Goal:
Write out the material word for word, starting at its first line and ending at the line containing "genus: Psilocorsis", with both of those lines included.
** START Records for this exercise **
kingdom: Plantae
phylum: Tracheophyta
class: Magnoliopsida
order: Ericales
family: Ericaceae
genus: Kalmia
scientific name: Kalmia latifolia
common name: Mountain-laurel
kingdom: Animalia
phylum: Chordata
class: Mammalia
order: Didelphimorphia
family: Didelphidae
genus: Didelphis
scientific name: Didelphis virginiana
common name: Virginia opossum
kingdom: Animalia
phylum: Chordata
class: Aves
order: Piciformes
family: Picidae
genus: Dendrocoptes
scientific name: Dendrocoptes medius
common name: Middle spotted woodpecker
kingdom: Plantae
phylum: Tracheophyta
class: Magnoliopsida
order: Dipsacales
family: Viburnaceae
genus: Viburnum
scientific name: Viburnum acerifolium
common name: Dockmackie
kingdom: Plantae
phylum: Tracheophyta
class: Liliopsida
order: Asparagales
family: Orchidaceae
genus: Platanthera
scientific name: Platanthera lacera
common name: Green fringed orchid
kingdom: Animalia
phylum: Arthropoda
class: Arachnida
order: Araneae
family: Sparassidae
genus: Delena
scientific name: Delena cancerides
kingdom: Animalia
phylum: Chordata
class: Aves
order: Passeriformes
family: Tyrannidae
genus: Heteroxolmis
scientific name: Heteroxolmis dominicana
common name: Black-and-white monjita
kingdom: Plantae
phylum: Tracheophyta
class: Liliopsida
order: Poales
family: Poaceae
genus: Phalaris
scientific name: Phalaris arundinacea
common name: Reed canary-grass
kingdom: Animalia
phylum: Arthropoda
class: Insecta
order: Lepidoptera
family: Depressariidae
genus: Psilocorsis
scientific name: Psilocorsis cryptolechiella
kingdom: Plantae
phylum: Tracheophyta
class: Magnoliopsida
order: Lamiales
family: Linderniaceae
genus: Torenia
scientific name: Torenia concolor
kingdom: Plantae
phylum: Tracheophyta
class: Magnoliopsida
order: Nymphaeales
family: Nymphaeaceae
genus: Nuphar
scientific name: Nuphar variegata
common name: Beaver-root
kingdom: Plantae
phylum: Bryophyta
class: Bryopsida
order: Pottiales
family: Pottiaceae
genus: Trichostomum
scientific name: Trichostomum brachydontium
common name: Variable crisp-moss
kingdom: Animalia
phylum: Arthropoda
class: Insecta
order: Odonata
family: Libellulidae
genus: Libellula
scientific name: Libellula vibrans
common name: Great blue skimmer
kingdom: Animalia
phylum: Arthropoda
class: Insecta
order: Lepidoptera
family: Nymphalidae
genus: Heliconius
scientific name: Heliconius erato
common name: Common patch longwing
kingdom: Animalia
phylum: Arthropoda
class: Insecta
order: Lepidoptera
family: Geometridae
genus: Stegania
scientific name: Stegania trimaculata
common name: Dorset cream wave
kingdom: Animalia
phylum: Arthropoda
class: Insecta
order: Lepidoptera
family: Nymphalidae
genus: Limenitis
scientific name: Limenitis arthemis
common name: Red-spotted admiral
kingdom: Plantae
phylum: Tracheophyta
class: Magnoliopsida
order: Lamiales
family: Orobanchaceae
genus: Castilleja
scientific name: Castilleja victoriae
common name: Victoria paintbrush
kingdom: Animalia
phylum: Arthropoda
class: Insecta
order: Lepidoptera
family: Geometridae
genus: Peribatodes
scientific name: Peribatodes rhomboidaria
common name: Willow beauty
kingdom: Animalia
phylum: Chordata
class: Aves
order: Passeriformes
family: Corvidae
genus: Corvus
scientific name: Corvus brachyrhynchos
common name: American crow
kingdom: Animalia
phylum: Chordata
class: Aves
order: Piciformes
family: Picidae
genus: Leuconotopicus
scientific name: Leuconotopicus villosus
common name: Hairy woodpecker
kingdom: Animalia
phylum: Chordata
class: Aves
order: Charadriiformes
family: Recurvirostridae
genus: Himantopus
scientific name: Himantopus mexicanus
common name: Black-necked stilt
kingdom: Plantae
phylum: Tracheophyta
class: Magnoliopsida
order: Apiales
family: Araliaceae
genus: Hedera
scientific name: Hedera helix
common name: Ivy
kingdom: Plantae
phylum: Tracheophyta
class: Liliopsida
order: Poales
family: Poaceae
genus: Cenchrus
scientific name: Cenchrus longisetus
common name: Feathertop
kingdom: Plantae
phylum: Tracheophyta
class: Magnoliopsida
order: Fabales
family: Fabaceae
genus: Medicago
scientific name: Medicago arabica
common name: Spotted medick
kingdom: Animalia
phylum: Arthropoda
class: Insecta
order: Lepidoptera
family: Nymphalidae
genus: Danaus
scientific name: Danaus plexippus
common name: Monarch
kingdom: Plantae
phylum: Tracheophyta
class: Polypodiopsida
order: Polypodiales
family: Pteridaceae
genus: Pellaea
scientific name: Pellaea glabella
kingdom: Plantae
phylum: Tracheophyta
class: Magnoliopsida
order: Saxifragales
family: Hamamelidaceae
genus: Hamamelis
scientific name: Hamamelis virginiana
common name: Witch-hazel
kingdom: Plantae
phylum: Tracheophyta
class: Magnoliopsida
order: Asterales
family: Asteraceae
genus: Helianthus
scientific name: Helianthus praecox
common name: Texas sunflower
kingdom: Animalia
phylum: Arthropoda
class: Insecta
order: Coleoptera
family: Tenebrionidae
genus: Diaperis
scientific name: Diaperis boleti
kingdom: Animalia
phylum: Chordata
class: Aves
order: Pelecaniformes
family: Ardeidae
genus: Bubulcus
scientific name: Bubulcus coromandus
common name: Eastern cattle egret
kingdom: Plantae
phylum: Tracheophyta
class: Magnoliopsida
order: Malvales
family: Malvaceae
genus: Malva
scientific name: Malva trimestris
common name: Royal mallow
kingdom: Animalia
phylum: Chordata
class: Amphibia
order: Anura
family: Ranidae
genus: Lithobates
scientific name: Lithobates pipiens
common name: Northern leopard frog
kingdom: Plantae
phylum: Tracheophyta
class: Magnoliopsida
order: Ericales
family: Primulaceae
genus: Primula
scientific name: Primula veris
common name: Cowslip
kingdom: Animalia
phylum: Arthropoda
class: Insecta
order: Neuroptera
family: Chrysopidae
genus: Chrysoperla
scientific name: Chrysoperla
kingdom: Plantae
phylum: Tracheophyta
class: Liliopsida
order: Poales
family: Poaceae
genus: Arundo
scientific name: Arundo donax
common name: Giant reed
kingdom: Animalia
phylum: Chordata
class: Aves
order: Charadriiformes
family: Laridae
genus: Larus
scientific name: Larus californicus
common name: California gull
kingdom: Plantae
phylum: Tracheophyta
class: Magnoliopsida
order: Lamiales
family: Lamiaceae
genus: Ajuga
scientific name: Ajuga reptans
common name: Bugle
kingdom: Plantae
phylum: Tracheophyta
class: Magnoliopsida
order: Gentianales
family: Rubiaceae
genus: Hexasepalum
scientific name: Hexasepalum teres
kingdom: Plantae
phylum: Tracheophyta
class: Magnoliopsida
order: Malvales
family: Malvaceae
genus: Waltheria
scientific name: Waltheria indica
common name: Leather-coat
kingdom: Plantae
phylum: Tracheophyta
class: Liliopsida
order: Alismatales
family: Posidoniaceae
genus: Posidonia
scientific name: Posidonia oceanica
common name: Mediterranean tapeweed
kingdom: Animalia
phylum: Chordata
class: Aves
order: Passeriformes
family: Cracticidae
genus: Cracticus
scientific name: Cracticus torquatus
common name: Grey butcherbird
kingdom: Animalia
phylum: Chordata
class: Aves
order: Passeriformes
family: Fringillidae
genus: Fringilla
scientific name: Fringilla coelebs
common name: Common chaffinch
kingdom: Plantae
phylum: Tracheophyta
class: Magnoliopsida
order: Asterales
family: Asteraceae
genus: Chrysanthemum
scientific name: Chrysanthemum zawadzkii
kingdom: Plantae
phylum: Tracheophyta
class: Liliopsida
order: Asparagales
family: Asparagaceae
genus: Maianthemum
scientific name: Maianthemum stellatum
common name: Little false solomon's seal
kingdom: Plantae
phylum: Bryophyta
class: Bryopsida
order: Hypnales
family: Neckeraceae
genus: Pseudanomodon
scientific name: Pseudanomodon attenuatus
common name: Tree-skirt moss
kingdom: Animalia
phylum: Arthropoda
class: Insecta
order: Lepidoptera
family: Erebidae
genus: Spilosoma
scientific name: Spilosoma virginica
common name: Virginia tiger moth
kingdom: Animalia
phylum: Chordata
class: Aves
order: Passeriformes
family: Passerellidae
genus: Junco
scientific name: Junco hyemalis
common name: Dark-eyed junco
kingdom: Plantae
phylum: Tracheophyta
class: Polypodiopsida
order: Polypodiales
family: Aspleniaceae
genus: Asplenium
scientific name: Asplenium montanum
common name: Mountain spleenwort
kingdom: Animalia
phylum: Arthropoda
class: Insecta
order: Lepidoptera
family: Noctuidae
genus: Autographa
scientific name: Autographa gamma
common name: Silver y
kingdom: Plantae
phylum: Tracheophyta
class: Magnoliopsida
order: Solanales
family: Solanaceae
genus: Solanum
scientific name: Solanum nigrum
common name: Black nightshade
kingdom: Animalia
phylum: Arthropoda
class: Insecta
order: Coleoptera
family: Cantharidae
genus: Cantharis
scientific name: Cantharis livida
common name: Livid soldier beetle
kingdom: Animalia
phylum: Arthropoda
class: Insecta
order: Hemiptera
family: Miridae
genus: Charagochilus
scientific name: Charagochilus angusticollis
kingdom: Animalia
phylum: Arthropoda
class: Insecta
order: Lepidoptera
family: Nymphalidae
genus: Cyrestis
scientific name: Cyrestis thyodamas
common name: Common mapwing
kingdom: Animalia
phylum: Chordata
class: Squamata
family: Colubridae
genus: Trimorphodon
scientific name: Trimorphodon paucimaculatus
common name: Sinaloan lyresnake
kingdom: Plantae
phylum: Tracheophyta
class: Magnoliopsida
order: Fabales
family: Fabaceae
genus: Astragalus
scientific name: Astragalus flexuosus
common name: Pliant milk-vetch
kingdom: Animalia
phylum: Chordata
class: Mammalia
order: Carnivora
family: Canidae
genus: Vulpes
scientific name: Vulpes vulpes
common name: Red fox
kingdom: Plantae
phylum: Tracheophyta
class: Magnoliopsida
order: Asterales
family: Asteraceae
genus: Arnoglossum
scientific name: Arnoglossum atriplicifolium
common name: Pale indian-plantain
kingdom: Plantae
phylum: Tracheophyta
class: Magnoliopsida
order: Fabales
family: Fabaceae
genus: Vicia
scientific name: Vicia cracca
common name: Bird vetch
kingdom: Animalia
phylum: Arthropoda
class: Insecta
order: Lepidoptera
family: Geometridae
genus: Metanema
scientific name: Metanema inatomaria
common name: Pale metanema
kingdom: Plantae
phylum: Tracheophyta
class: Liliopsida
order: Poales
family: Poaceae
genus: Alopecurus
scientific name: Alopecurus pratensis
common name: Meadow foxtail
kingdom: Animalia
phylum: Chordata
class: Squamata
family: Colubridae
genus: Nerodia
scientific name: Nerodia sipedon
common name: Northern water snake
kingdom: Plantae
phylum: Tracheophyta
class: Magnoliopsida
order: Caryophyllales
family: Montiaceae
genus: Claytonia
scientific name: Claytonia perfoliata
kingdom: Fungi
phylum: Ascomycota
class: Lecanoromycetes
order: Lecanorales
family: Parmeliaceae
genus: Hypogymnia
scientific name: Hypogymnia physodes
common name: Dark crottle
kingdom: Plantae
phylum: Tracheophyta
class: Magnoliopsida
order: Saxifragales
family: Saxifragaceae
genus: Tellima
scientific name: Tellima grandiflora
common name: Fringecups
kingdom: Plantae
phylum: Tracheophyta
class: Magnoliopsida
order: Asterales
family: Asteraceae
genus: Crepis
** END Records for this exercise **
Expected answer:
kingdom: Plantae
phylum: Tracheophyta
class: Magnoliopsida
order: Ericales
family: Ericaceae
genus: Kalmia
scientific name: Kalmia latifolia
common name: Mountain-laurel
kingdom: Animalia
phylum: Chordata
class: Mammalia
order: Didelphimorphia
family: Didelphidae
genus: Didelphis
scientific name: Didelphis virginiana
common name: Virginia opossum
kingdom: Animalia
phylum: Chordata
class: Aves
order: Piciformes
family: Picidae
genus: Dendrocoptes
scientific name: Dendrocoptes medius
common name: Middle spotted woodpecker
kingdom: Plantae
phylum: Tracheophyta
class: Magnoliopsida
order: Dipsacales
family: Viburnaceae
genus: Viburnum
scientific name: Viburnum acerifolium
common name: Dockmackie
kingdom: Plantae
phylum: Tracheophyta
class: Liliopsida
order: Asparagales
family: Orchidaceae
genus: Platanthera
scientific name: Platanthera lacera
common name: Green fringed orchid
kingdom: Animalia
phylum: Arthropoda
class: Arachnida
order: Araneae
family: Sparassidae
genus: Delena
scientific name: Delena cancerides
kingdom: Animalia
phylum: Chordata
class: Aves
order: Passeriformes
family: Tyrannidae
genus: Heteroxolmis
scientific name: Heteroxolmis dominicana
common name: Black-and-white monjita
kingdom: Plantae
phylum: Tracheophyta
class: Liliopsida
order: Poales
family: Poaceae
genus: Phalaris
scientific name: Phalaris arundinacea
common name: Reed canary-grass
kingdom: Animalia
phylum: Arthropoda
class: Insecta
order: Lepidoptera
family: Depressariidae
genus: Psilocorsis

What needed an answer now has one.